Not only government agencies, but also the Democratic Congress—along with some Republicans—passed a number of laws that have shifted the economic policy of the nation. Biden is fond of saying that he doesn’t believe in trickle-down economics and that he intends to build the economy from the bottom up and the middle out. New numbers suggest the policies of the past two years are doing just that.
The December jobs report from the Bureau of Labor Statistics showed that job growth continues strong. The country added 223,000 jobs in December, and the unemployment rate went down slightly to 3.5 percent. The last two years of job growth are the strongest on record, and the country has recovered all the jobs lost during the pandemic. According to the White House, 10.7 million jobs were created and a record 10.5 million small businesses’ applications were filed in the past two years.
On Monday the Wall Street Journal reported that median weekly earnings rose 7.4% last year, slightly faster than inflation. For Black Americans employed full time, the median rise was 11.3% over 2021. A median Hispanic or Latino worker’s income saw a 4.8% raise, to $837 a week. Young workers, between 16 and 24, saw their weekly income rise more than 10%. Also seeing close to a 10% weekly rise were those in the bottom tenth of wage earners, those making about $570 a week. The day after the Wall Street Journal’s roundup, Walmart, which employs 1.7 million people in the U.S., announced it would raise its minimum wage to $14 an hour, up from $12.
Democrats promised that the CHIPS and Science Act would bring “good paying” jobs to those without college degrees by investing in high-tech manufacturing. A study by the Brookings Institution out yesterday notes that the act has already attracted multibillion-dollar private investments in New York, Indiana, and Ohio and that two thirds of the jobs they will produce are accessible to those without college degrees. Those jobs do, in fact, pay better than most of those available for those without college degrees, although Brookings urged better investment in training programs to make workers ready for those jobs.

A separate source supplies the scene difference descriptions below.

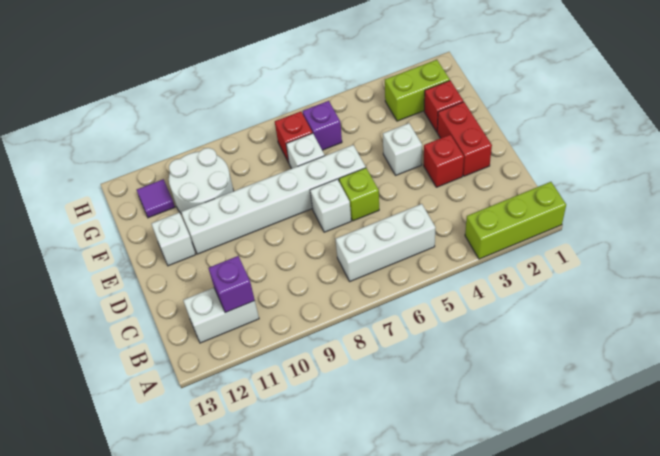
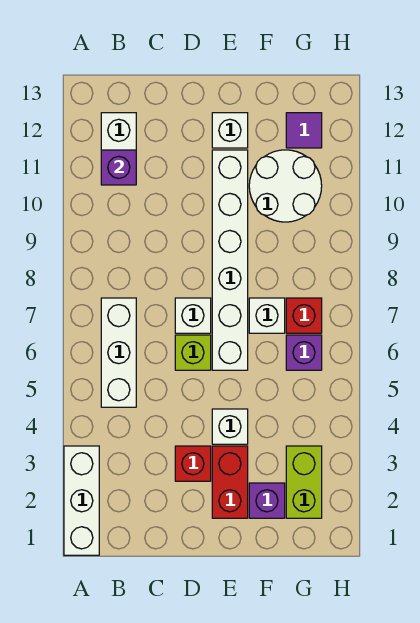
lime brick A1:A3 level 1 -> white brick A1:A3 level 1
red brick D2:E2 level 1 -> red brick E2:E3 level 1
red brick F2 level 1 -> purple brick F2 level 1

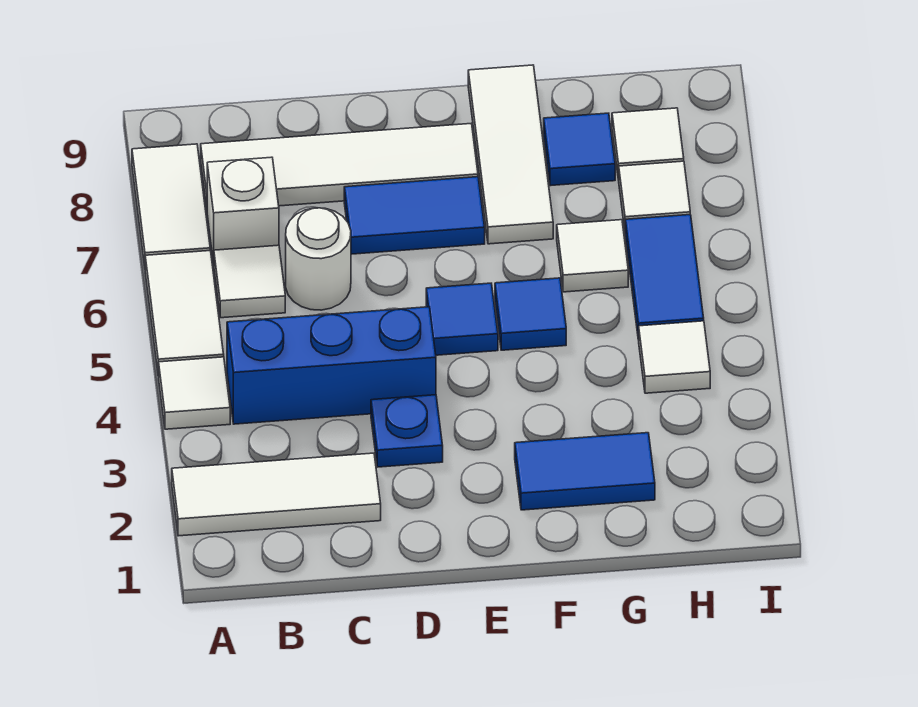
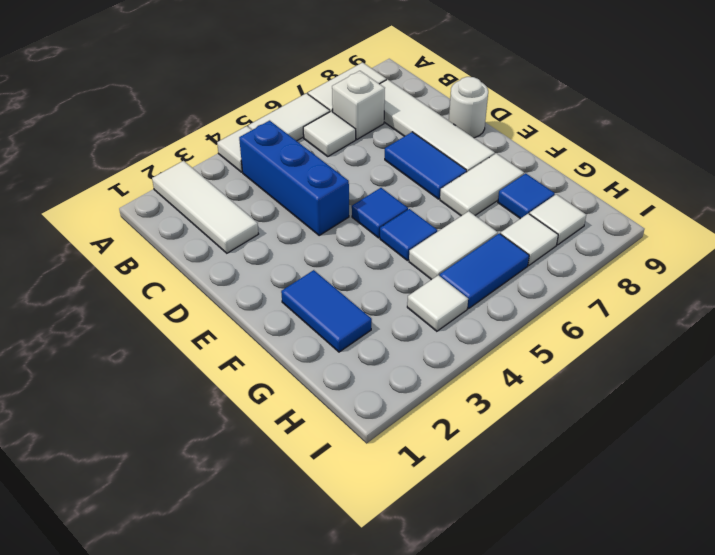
white round brick C6 level 1 -> white round brick D9 level 1
blue plate D3 level 1 -> none
white tile F7:F9 level 1 -> white tile F7:F8 level 1
white tile G6 level 1 -> white tile G5:G6 level 1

The Inflation Reduction Act gave Medicare the power to negotiate drug prices with pharmaceutical companies and capped the cost of insulin for those on Medicare at $35 a month (Republicans blocked an attempt to make that cap available for those not on Medicare). It made hearing aids available over the counter, making them dramatically cheaper, and it also expanded subsidies for the Affordable Care Act. Today the Department of Health and Human Services announced that a record number of Americans enrolled in the ACA in the last open enrollment period: 16.3 million people.
Greg Sargent of the Washington Post notes that much of the investment from these laws is going to Republican-dominated states even though their Republican lawmakers opposed the laws and voted against them. The clean energy investments of the Inflation Reduction Act are going largely to those states, bringing with them additional private investment. A solar panel factory is expanding into Greene’s own district despite her vocal opposition both to alternative energy and to the Inflation Reduction Act.

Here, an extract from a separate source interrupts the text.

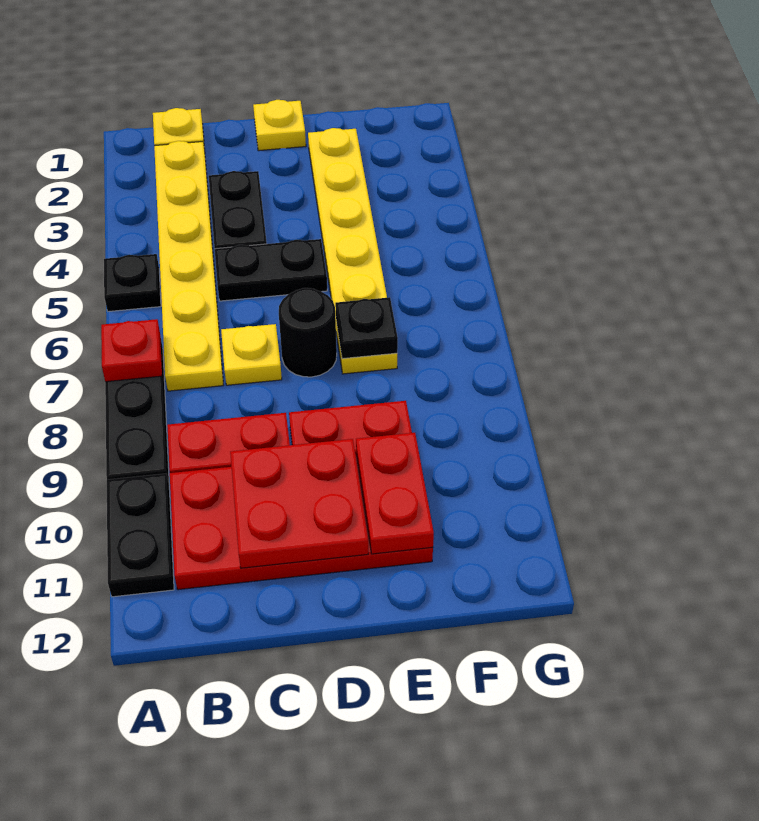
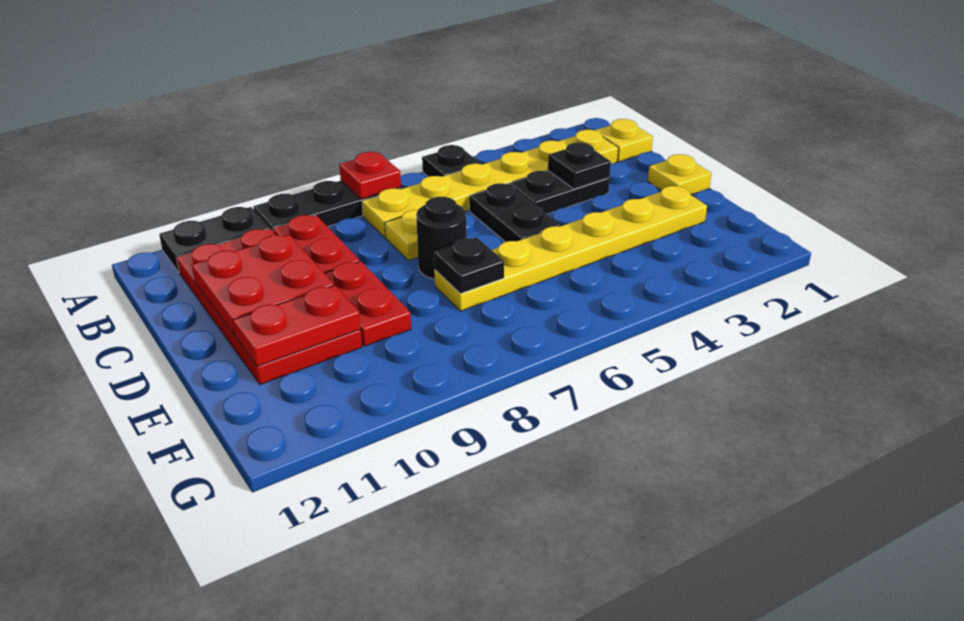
none -> black plate C3 level 2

For 40 years the Republican Party offered a vision of America as a land of hyperindividualism, in which any government intervention in the economy was seen hampering the accumulation of wealth and thus as an attack on individual liberty. The government stopped working for ordinary Americans, and perhaps not surprisingly, many of them have stopped supporting it. Biden refused to engage with the Republicans on the terms of their cultural wars and has instead reclaimed the idea that government can actually work for the good of all by keeping the economic playing field level for everyone.
Biden and members of his administration are taking to the road to tout their successes to the country, especially to those places most skeptical of the government. If they can bring the Republican base around to support their economic policies, they will have realigned the nation as profoundly as did FDR and Theodore Roosevelt before them.